A Cala Ghjlgolu (o Girgolu), nel comune di Loiri Porto San Paolo, c’è uno di questi capolavori: uno scoglio di granito che somiglia sorprendentemente a una tartaruga. Il “carapace” perfettamente sferico e il lungo “collo” ricordano una testuggine, come se la natura stessa avesse deciso di giocare a creare un animale di pietra.
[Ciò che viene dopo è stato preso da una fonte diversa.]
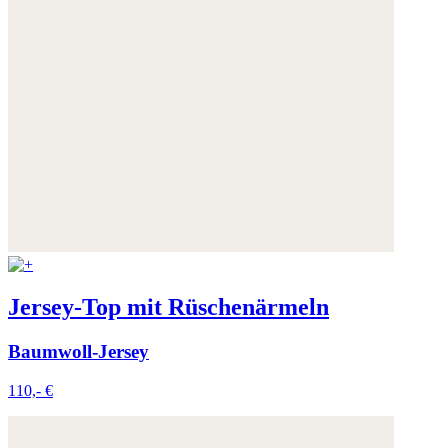
Jersey-Top mit Rüschenärmeln
Baumwoll-Jersey
110,- €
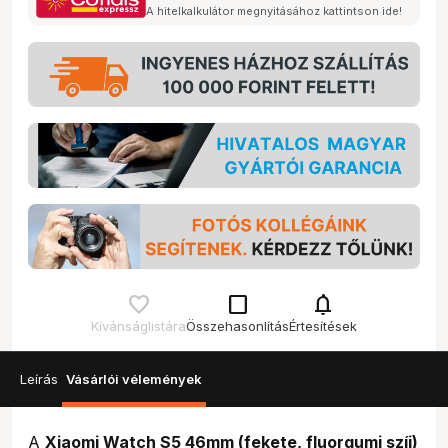
A hitelkalkulátor megnyitásához kattintson ide!
check_box_outline_blank
notifications
Kívánságlistára
Összehasonlítás
Értesítések
Leírás
Vásárlói vélemények
A
Xiaomi Watch S5 46mm (fekete, fluorgumi szíj)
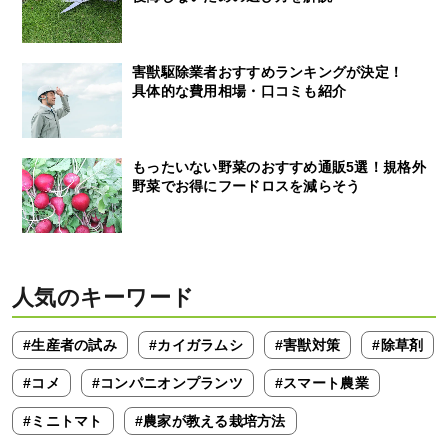
害獣駆除業者おすすめランキングが決定！
具体的な費用相場・口コミも紹介
もったいない野菜のおすすめ通販5選！規格外
野菜でお得にフードロスを減らそう
人気のキーワード
#生産者の試み
#カイガラムシ
#害獣対策
#除草剤
#コメ
#コンパニオンプランツ
#スマート農業
#ミニトマト
#農家が教える栽培方法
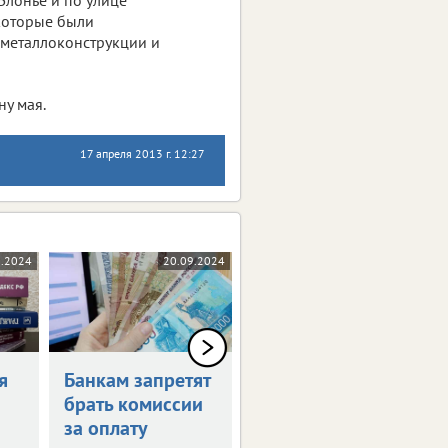
Блонье и по улице
 которые были
 металлоконструкции и
у мая.
17 апреля 2013 г. 12:27
0.2024
20.09.2024
17.09.2024
я
Банкам запретят
Россияне могут
брать комиссии
получить остаток
за оплату
маткапитала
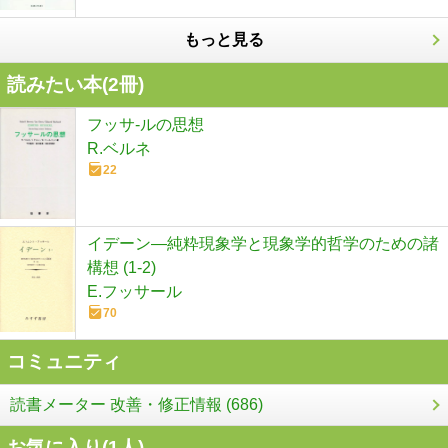
もっと見る
読みたい本(
2
冊)
フッサ-ルの思想
R.ベルネ
22
イデーン―純粋現象学と現象学的哲学のための諸
構想 (1-2)
E.フッサール
70
コミュニティ
読書メーター 改善・修正情報 (686)
お気に入り(
1
人)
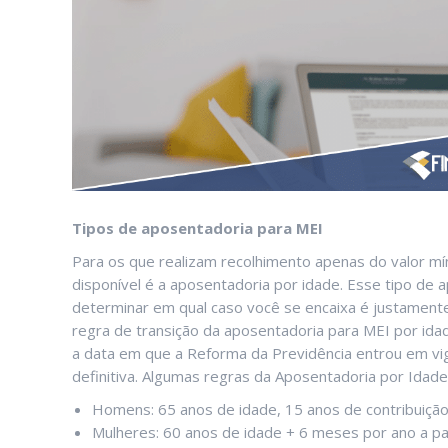
Tipos de aposentadoria para MEI
Para os que realizam recolhimento apenas do valor mí
disponível é a aposentadoria por idade. Esse tipo de a
determinar em qual caso você se encaixa é justament
regra de transição da aposentadoria para MEI por id
a data em que a Reforma da Previdência entrou em vi
definitiva. Algumas regras da Aposentadoria por Idade
Homens: 65 anos de idade, 15 anos de contribuição
Mulheres: 60 anos de idade + 6 meses por ano a pa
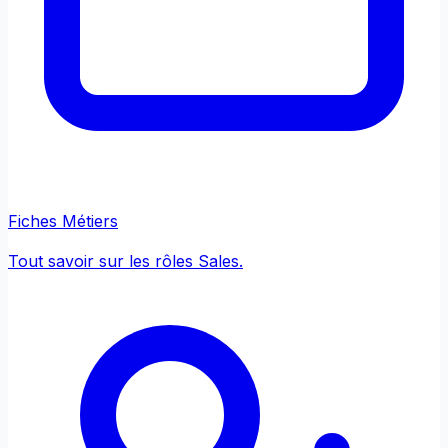
Fiches Métiers
Tout savoir sur les rôles Sales.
La tartaruga, però, ha avuto un destino tormentato. Nel 1993, alcuni turisti decisero di staccarne la testa per portarsi a casa un “souvenir” davvero discutibile. Dopo lunghe indagini, i colpevoli furono identificati e processati, e lo scoglio venne restaurato, tornando a mostrarsi nella sua forma originale. Purtroppo, un anno dopo un nuovo atto di vandalismo ne tolse parte della sommità. Oggi possiamo ammirarla così com’è: una tartaruga di granito sopravvissuta, testimone silenziosa della forza creativa del vento… e della fragilità dei tesori naturali.